Green screen compatible apps?

Posted:
in Mac Software edited January 2014
Hey, I was wondering if anyone knew if any of Apple's post-production applications are green screen compatible. I need to add backgrounds to a few of my shots. I am working on a project for school, and this would be a big help. Thanks

Comments

  • Reply 1 of 4
    Quote:
    Originally Posted by CAHP19 View Post


    Hey, I was wondering if anyone knew if any of Apple's post-production applications are green screen compatible. I need to add backgrounds to a few of my shots. I am working on a project for school, and this would be a big help. Thanks



    I know After Effects does keying, but I don't know what your budget is. I know an app in Final Cut Studio does keying too, but I use only After Effects.
  • Reply 2 of 4
    buddhabuddha Posts: 386member
    Final Cut Pro

    Motion

    Adobe Premiere

    Adobe After Effects

    and iMovie with a Slick Effects Plugin
  • Reply 3 of 4
    SpamSandwichSpamSandwich Posts: 31,497member
    Quote:
    Originally Posted by CAHP19 View Post


    Hey, I was wondering if anyone knew if any of Apple's post-production applications are green screen compatible. I need to add backgrounds to a few of my shots. I am working on a project for school, and this would be a big help. Thanks



    Is this a video project? You weren't very specific. You can work with green screen backgrounds in Photoshop CS3 Extended also (it even handles video files).
  • Reply 4 of 4
    MarvinMarvin Posts: 14,230moderator
    Shake is kinda the industry standard application for this sort of thing. It's tricky to use but the node based nature of it means it's very flexible. After Effects and Final Cut only have linear effects by default.
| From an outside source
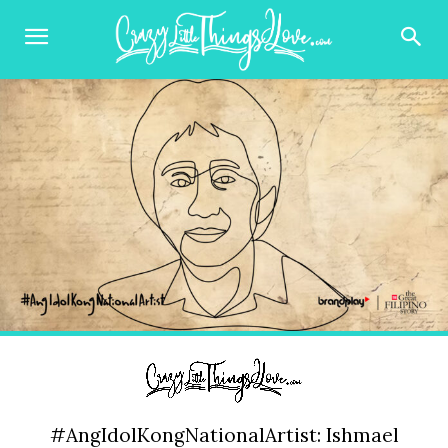
#AngIdolKongNationalArtist: Ishmael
    This is important when it comes to keying low quality footage because it's very easy to separate channels and adjust them individually, then combine them to get the best key. For example, DV footage uses 4:1:1 chroma sub-sampling which means that you get blocky artifacts in the red and blue chrominance channels (Cr Cb), whereas the luminance (Y) is stored fully.



    With Shake, you can convert RGB to YUV, blur the chrominance channels and recombine to reduce the artifacts. That isn't a hugely important step but it shows the flexibility.



    A more important factor when keying is the ability to create a variety of holdout mattes and garbage mattes including animated and hand-painted ones. Then there's more advanced color correction tools to remove spill from the screen.



    Having said that, you might get more use out of Final Cut when you are not doing green screening though and Shake is not very timeline based so it doesn't make a whole lot of sense at first.



    What I'd actually recommend you use is Final Cut with one of the plugins from DVGarage:



    http://www.dvgarage.com/prod/prod.php?prod=dvmattep3

    http://www.dvgarage.com/prod/prod.php?prod=conduit2



    More likely the latter as I didn't find dvmattepro gave very good results.



    Also, use HDV rather than DV if you can as you get cleaner output IMO.



    After Effects is a nice package though and it has a number of uses including motion graphics all in one application. It's well-supported too and there are a number of good tutorials out there to help you.



    There is a distinction between Final Cut and AE though because Final Cut is an NLE, AE is an effects package. The latter wasn't really designed to do real-time film cutting and you will find it very annoying trying to do that in AE.



    It's best to think of it like this:

    Shake is an effects package that is the best software for that job in the industry. It is EOL and cheap as Apple have been killing it for the past 2 years or more and no sign of the 'Phenomenon' replacement rumored for this year. Node based and flexible but also old-school and buggy.

    AE is an effects package but linear so less flexible than Shake. It has better Motion graphics capabilities than Shake though and is timeline based so more intuitive. Plus it allows to deal with audio directly - due to the non-linear nature of Shake, it does not.

    Combustion is also available for the Mac and is sorta half way between AE and Shake but it doesn't really work that well IMO. Performance and stability is pretty flakey.



    Premiere and Final Cut are NLEs designed to take footage and audio and chop them round in real-time. No buffering, no waiting as long as you render the footage to match the sequence settings. The plugins above give you some of the functionality you get from the effects packages but they are usually limited to specific tasks. For basic green screening, I'd say this was the best route to get the most value from the software.



    I seriously hope that Apple make a Phenomenon app that is like Conduit+Final Cut but is instead Shake+Final Cut because that would make the choice very easy indeed.